I have a dataset that looks like this. For respondents who only picked one favorite fruit, I need to have variable returned that is a factor which is that respondent's favorite fruit. If a respondent picked more than one favorite fruit, their value should be NA
.
fav_apple<-sample(c(NA,1), size=100, replace=T, prob=c(0.9,0.1))
fav_orange<-sample(c(NA,1), size=100, replace=T, prob=c(0.9,0.1))
fav_banana<-sample(c(NA,1), size=100, replace=T, prob=c(0.9,0.1))
df<-data.frame(fav_apple, fav_orange, fav_banana)
df$id<-seq(1,nrow(df))
I tried tackling this with pivot_longer
and then repivotting, but I end up with duplicate rows.
Using ifelse
on the rowSums
. Since favorites is a numeric matrix apply
can be used efficiently on as.matrix(df[,1:3])
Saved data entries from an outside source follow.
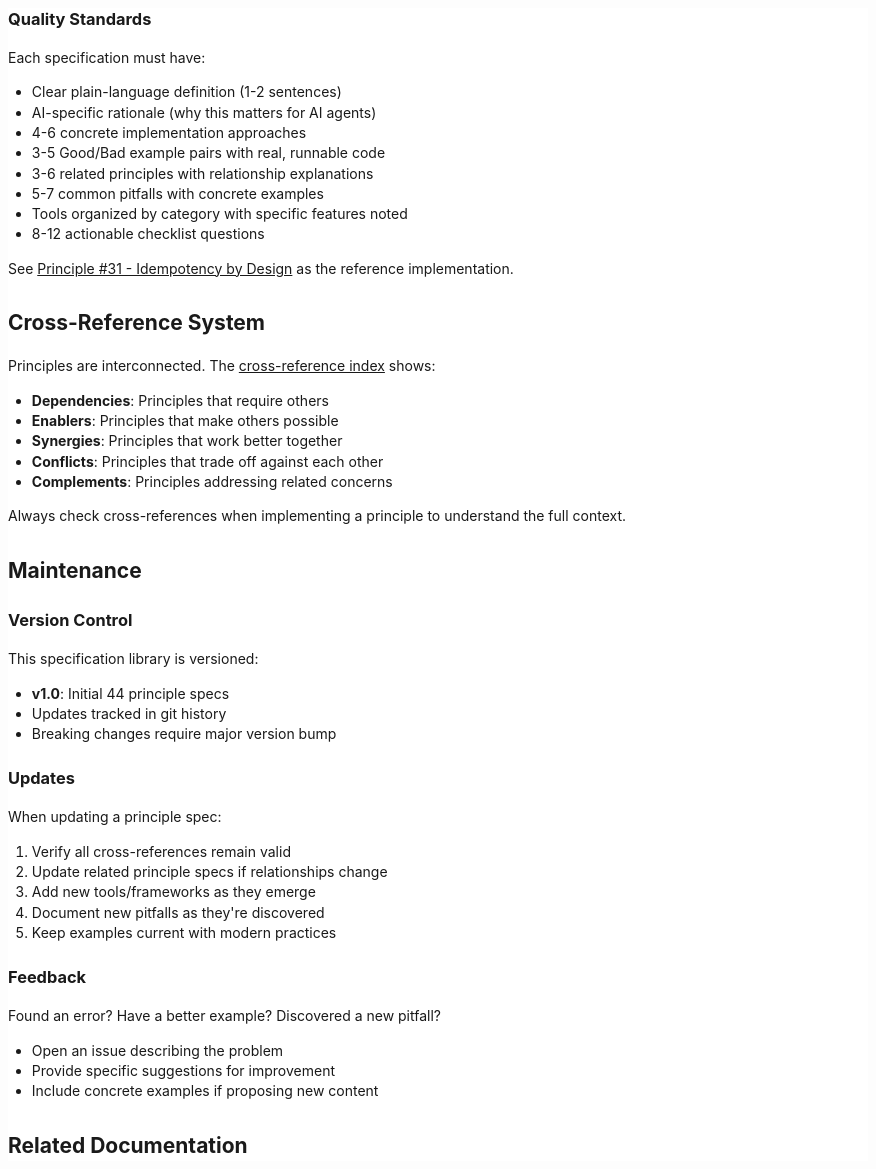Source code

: ### Quality Standards

Each specification must have:
- Clear plain-language definition (1-2 sentences)
- AI-specific rationale (why this matters for AI agents)
- 4-6 concrete implementation approaches
- 3-5 Good/Bad example pairs with real, runnable code
- 3-6 related principles with relationship explanations
- 5-7 common pitfalls with concrete examples
- Tools organized by category with specific features noted
- 8-12 actionable checklist questions

See [Principle #31 - Idempotency by Design](principles/technology/31-idempotency-by-design.md) as the reference implementation.

## Cross-Reference System

Principles are interconnected. The [cross-reference index](cross-reference-index.md) shows:
- **Dependencies**: Principles that require others
- **Enablers**: Principles that make others possible
- **Synergies**: Principles that work better together
- **Conflicts**: Principles that trade off against each other
- **Complements**: Principles addressing related concerns

Always check cross-references when implementing a principle to understand the full context.

## Maintenance

### Version Control

This specification library is versioned:
- **v1.0**: Initial 44 principle specs
- Updates tracked in git history
- Breaking changes require major version bump

### Updates

When updating a principle spec:
1. Verify all cross-references remain valid
2. Update related principle specs if relationships change
3. Add new tools/frameworks as they emerge
4. Document new pitfalls as they're discovered
5. Keep examples current with modern practices

### Feedback

Found an error? Have a better example? Discovered a new pitfall?
- Open an issue describing the problem
- Provide specific suggestions for improvement
- Include concrete examples if proposing new content

## Related Documentation
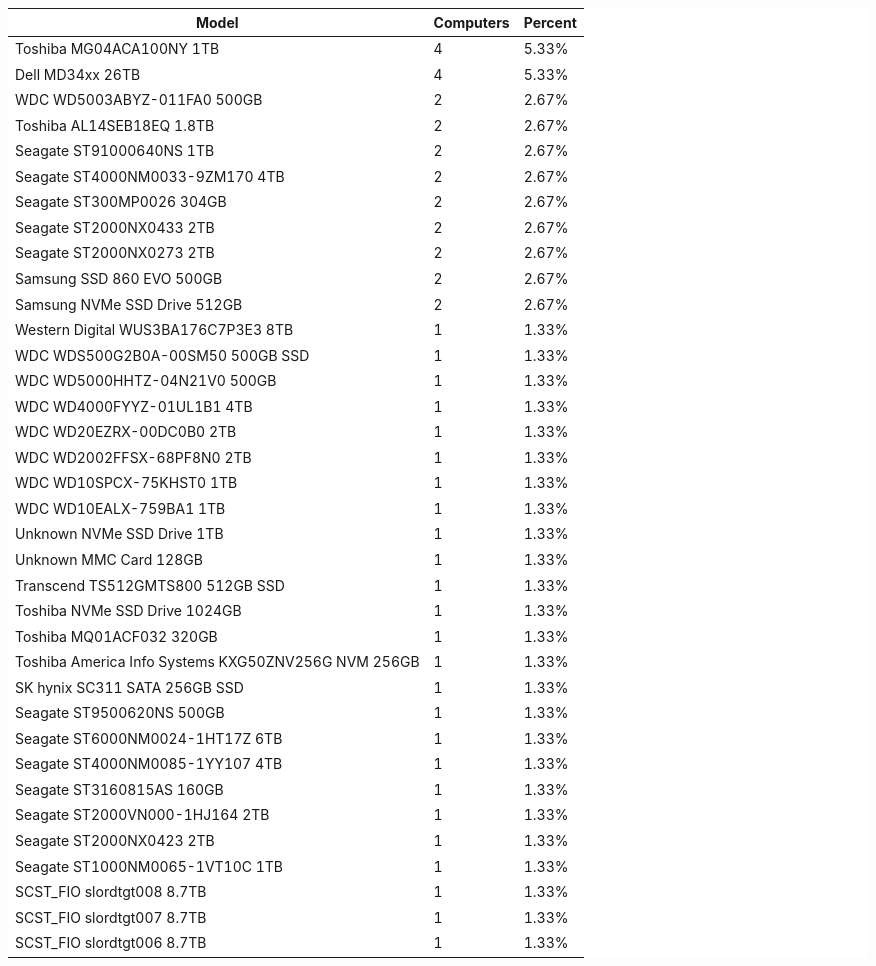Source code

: 
| Model                                               | Computers | Percent |
|-----------------------------------------------------|-----------|---------|
| Toshiba MG04ACA100NY 1TB                            | 4         | 5.33%   |
| Dell MD34xx 26TB                                    | 4         | 5.33%   |
| WDC WD5003ABYZ-011FA0 500GB                         | 2         | 2.67%   |
| Toshiba AL14SEB18EQ 1.8TB                           | 2         | 2.67%   |
| Seagate ST91000640NS 1TB                            | 2         | 2.67%   |
| Seagate ST4000NM0033-9ZM170 4TB                     | 2         | 2.67%   |
| Seagate ST300MP0026 304GB                           | 2         | 2.67%   |
| Seagate ST2000NX0433 2TB                            | 2         | 2.67%   |
| Seagate ST2000NX0273 2TB                            | 2         | 2.67%   |
| Samsung SSD 860 EVO 500GB                           | 2         | 2.67%   |
| Samsung NVMe SSD Drive 512GB                        | 2         | 2.67%   |
| Western Digital WUS3BA176C7P3E3 8TB                 | 1         | 1.33%   |
| WDC WDS500G2B0A-00SM50 500GB SSD                    | 1         | 1.33%   |
| WDC WD5000HHTZ-04N21V0 500GB                        | 1         | 1.33%   |
| WDC WD4000FYYZ-01UL1B1 4TB                          | 1         | 1.33%   |
| WDC WD20EZRX-00DC0B0 2TB                            | 1         | 1.33%   |
| WDC WD2002FFSX-68PF8N0 2TB                          | 1         | 1.33%   |
| WDC WD10SPCX-75KHST0 1TB                            | 1         | 1.33%   |
| WDC WD10EALX-759BA1 1TB                             | 1         | 1.33%   |
| Unknown NVMe SSD Drive 1TB                          | 1         | 1.33%   |
| Unknown MMC Card  128GB                             | 1         | 1.33%   |
| Transcend TS512GMTS800 512GB SSD                    | 1         | 1.33%   |
| Toshiba NVMe SSD Drive 1024GB                       | 1         | 1.33%   |
| Toshiba MQ01ACF032 320GB                            | 1         | 1.33%   |
| Toshiba America Info Systems KXG50ZNV256G NVM 256GB | 1         | 1.33%   |
| SK hynix SC311 SATA 256GB SSD                       | 1         | 1.33%   |
| Seagate ST9500620NS 500GB                           | 1         | 1.33%   |
| Seagate ST6000NM0024-1HT17Z 6TB                     | 1         | 1.33%   |
| Seagate ST4000NM0085-1YY107 4TB                     | 1         | 1.33%   |
| Seagate ST3160815AS 160GB                           | 1         | 1.33%   |
| Seagate ST2000VN000-1HJ164 2TB                      | 1         | 1.33%   |
| Seagate ST2000NX0423 2TB                            | 1         | 1.33%   |
| Seagate ST1000NM0065-1VT10C 1TB                     | 1         | 1.33%   |
| SCST_FIO slordtgt008 8.7TB                          | 1         | 1.33%   |
| SCST_FIO slordtgt007 8.7TB                          | 1         | 1.33%   |
| SCST_FIO slordtgt006 8.7TB                          | 1         | 1.33%   |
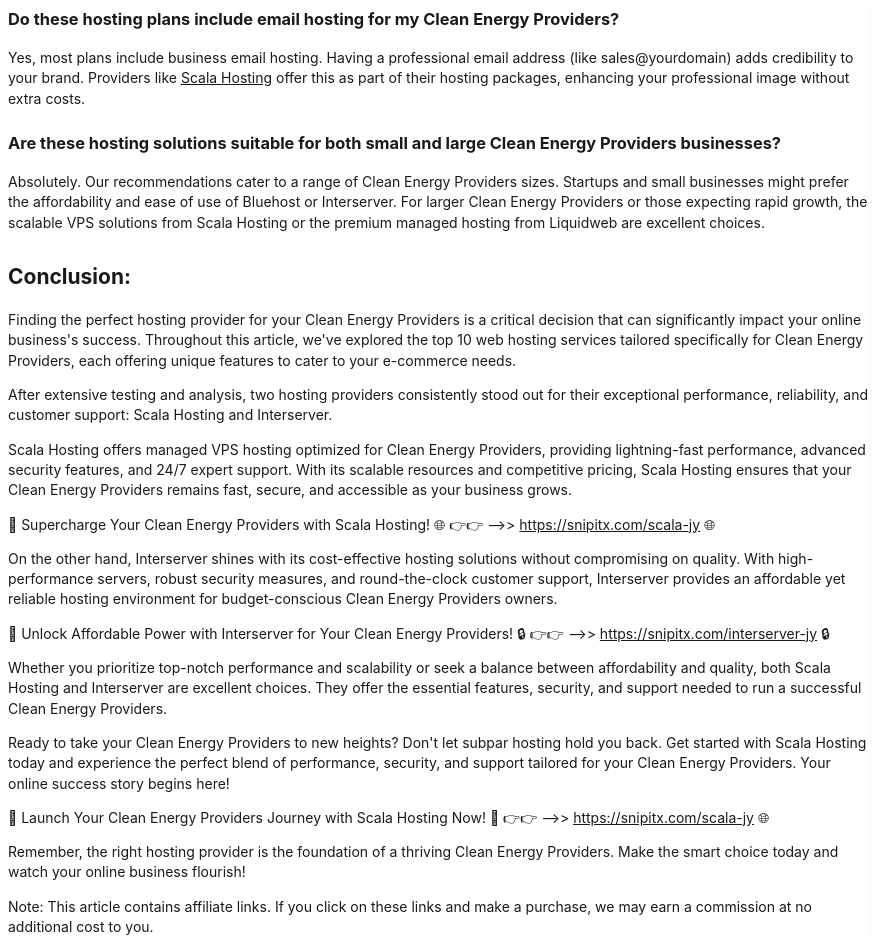 ### Do these hosting plans include email hosting for my Clean Energy Providers? 
Yes, most plans include business email hosting. Having a professional email address (like sales@yourdomain) adds credibility to your brand. Providers like [Scala Hosting](https://snipitx.com/scala-jy) offer this as part of their hosting packages, enhancing your professional image without extra costs.

### Are these hosting solutions suitable for both small and large Clean Energy Providers businesses? 
Absolutely. Our recommendations cater to a range of Clean Energy Providers sizes. Startups and small businesses might prefer the affordability and ease of use of Bluehost or Interserver. For larger Clean Energy Providers or those expecting rapid growth, the scalable VPS solutions from Scala Hosting or the premium managed hosting from Liquidweb are excellent choices.

## Conclusion:

Finding the perfect hosting provider for your Clean Energy Providers is a critical decision that can significantly impact your online business's success. Throughout this article, we've explored the top 10 web hosting services tailored specifically for Clean Energy Providers, each offering unique features to cater to your e-commerce needs.

After extensive testing and analysis, two hosting providers consistently stood out for their exceptional performance, reliability, and customer support: Scala Hosting and Interserver.

Scala Hosting offers managed VPS hosting optimized for Clean Energy Providers, providing lightning-fast performance, advanced security features, and 24/7 expert support. With its scalable resources and competitive pricing, Scala Hosting ensures that your Clean Energy Providers remains fast, secure, and accessible as your business grows.

🚀 Supercharge Your Clean Energy Providers with Scala Hosting! 🌐
👉👉 -->> https://snipitx.com/scala-jy 🌐

On the other hand, Interserver shines with its cost-effective hosting solutions without compromising on quality. With high-performance servers, robust security measures, and round-the-clock customer support, Interserver provides an affordable yet reliable hosting environment for budget-conscious Clean Energy Providers owners.

💸 Unlock Affordable Power with Interserver for Your Clean Energy Providers! 🔒
👉👉 -->> https://snipitx.com/interserver-jy 🔒

Whether you prioritize top-notch performance and scalability or seek a balance between affordability and quality, both Scala Hosting and Interserver are excellent choices. They offer the essential features, security, and support needed to run a successful Clean Energy Providers.

Ready to take your Clean Energy Providers to new heights? Don't let subpar hosting hold you back. Get started with Scala Hosting today and experience the perfect blend of performance, security, and support tailored for your Clean Energy Providers. Your online success story begins here!

🚀 Launch Your Clean Energy Providers Journey with Scala Hosting Now! 🌟
👉👉 -->> https://snipitx.com/scala-jy 🌐

Remember, the right hosting provider is the foundation of a thriving Clean Energy Providers. Make the smart choice today and watch your online business flourish!

Note: This article contains affiliate links. If you click on these links and make a purchase, we may earn a commission at no additional cost to you.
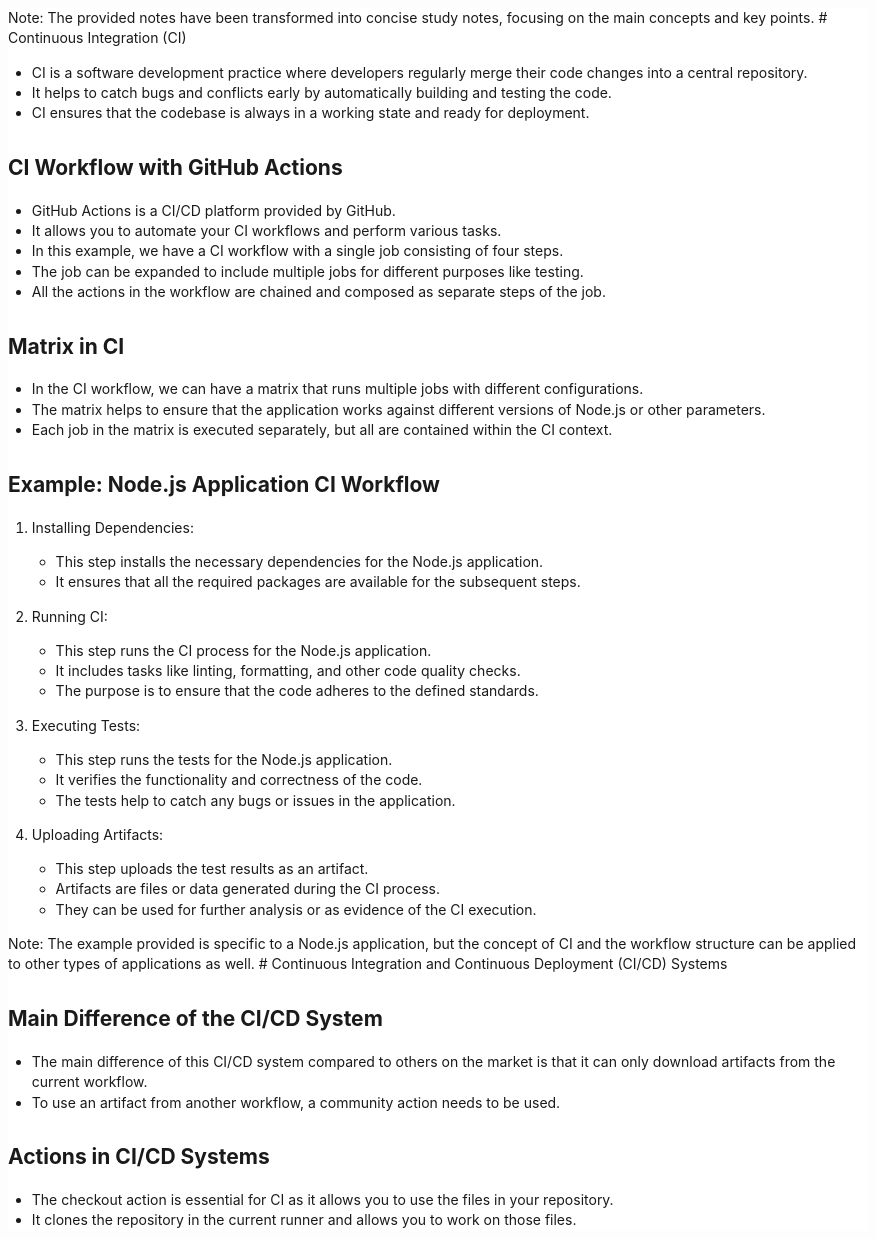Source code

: Note: The provided notes have been transformed into concise study notes, focusing on the main concepts and key points. # Continuous Integration (CI)
- CI is a software development practice where developers regularly merge their code changes into a central repository.
- It helps to catch bugs and conflicts early by automatically building and testing the code.
- CI ensures that the codebase is always in a working state and ready for deployment.

## CI Workflow with GitHub Actions
- GitHub Actions is a CI/CD platform provided by GitHub.
- It allows you to automate your CI workflows and perform various tasks.
- In this example, we have a CI workflow with a single job consisting of four steps.
- The job can be expanded to include multiple jobs for different purposes like testing.
- All the actions in the workflow are chained and composed as separate steps of the job.

## Matrix in CI
- In the CI workflow, we can have a matrix that runs multiple jobs with different configurations.
- The matrix helps to ensure that the application works against different versions of Node.js or other parameters.
- Each job in the matrix is executed separately, but all are contained within the CI context.

## Example: Node.js Application CI Workflow
1. Installing Dependencies:
   - This step installs the necessary dependencies for the Node.js application.
   - It ensures that all the required packages are available for the subsequent steps.

2. Running CI:
   - This step runs the CI process for the Node.js application.
   - It includes tasks like linting, formatting, and other code quality checks.
   - The purpose is to ensure that the code adheres to the defined standards.

3. Executing Tests:
   - This step runs the tests for the Node.js application.
   - It verifies the functionality and correctness of the code.
   - The tests help to catch any bugs or issues in the application.

4. Uploading Artifacts:
   - This step uploads the test results as an artifact.
   - Artifacts are files or data generated during the CI process.
   - They can be used for further analysis or as evidence of the CI execution.

Note: The example provided is specific to a Node.js application, but the concept of CI and the workflow structure can be applied to other types of applications as well. # Continuous Integration and Continuous Deployment (CI/CD) Systems

## Main Difference of the CI/CD System
- The main difference of this CI/CD system compared to others on the market is that it can only download artifacts from the current workflow.
- To use an artifact from another workflow, a community action needs to be used.

## Actions in CI/CD Systems
- The checkout action is essential for CI as it allows you to use the files in your repository.
- It clones the repository in the current runner and allows you to work on those files.
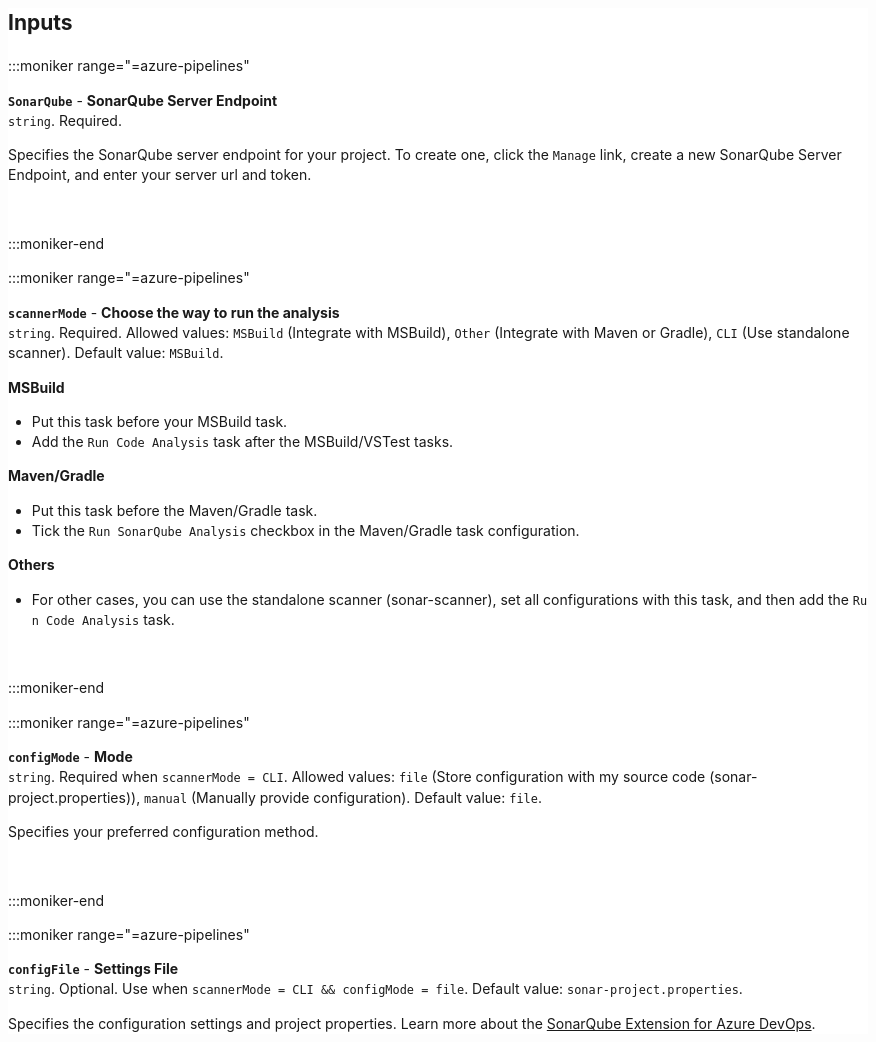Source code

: 

## Inputs


:::moniker range="=azure-pipelines"

**`SonarQube`** - **SonarQube Server Endpoint**<br>
`string`. Required.<br>

Specifies the SonarQube server endpoint for your project. To create one, click the `Manage` link, create a new SonarQube Server Endpoint, and enter your server url and token.

<br>

:::moniker-end


:::moniker range="=azure-pipelines"

**`scannerMode`** - **Choose the way to run the analysis**<br>
`string`. Required. Allowed values: `MSBuild` (Integrate with MSBuild), `Other` (Integrate with Maven or Gradle), `CLI` (Use standalone scanner). Default value: `MSBuild`.<br>

**MSBuild**
- Put this task before your MSBuild task.
- Add the `Run Code Analysis` task after the MSBuild/VSTest tasks.

**Maven/Gradle**
- Put this task before the Maven/Gradle task.
- Tick the `Run SonarQube Analysis` checkbox in the Maven/Gradle task configuration.

**Others**
- For other cases, you can use the standalone scanner (sonar-scanner), set all configurations with this task, and then add the `Run Code Analysis` task.

<br>

:::moniker-end


:::moniker range="=azure-pipelines"

**`configMode`** - **Mode**<br>
`string`. Required when `scannerMode = CLI`. Allowed values: `file` (Store configuration with my source code (sonar-project.properties)), `manual` (Manually provide configuration). Default value: `file`.<br>

Specifies your preferred configuration method.

<br>

:::moniker-end


:::moniker range="=azure-pipelines"

**`configFile`** - **Settings File**<br>
`string`. Optional. Use when `scannerMode = CLI && configMode = file`. Default value: `sonar-project.properties`.<br>

Specifies the configuration settings and project properties. Learn more about the [SonarQube Extension for Azure DevOps](http://redirect.sonarsource.com/doc/install-configure-scanner-tfs-ts.html).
colnms <- colnames(df[,1:3])
cbind(df,
favorite = as.factor(unlist(
ifelse(rowSums(df[,1:3], na.rm=T) == 1,
apply(as.matrix(df[,1:3]), 1, \(x) colnms[which(!is.na(x))]),
NA))))
fav_apple fav_orange fav_banana id favorite
1 NA NA NA 1 <NA>
2 NA NA NA 2 <NA>
3 NA 1 NA 3 fav_orange
4 NA NA NA 4 <NA>
5 1 1 1 5 <NA>
6 NA NA NA 6 <NA>
7 NA NA NA 7 <NA>
8 NA NA NA 8 <NA>
9 NA NA NA 9 <NA>
10 NA NA NA 10 <NA>
11 NA NA NA 11 <NA>
12 NA NA NA 12 <NA>
13 NA NA NA 13 <NA>
14 NA NA NA 14 <NA>
15 NA NA 1 15 fav_banana
...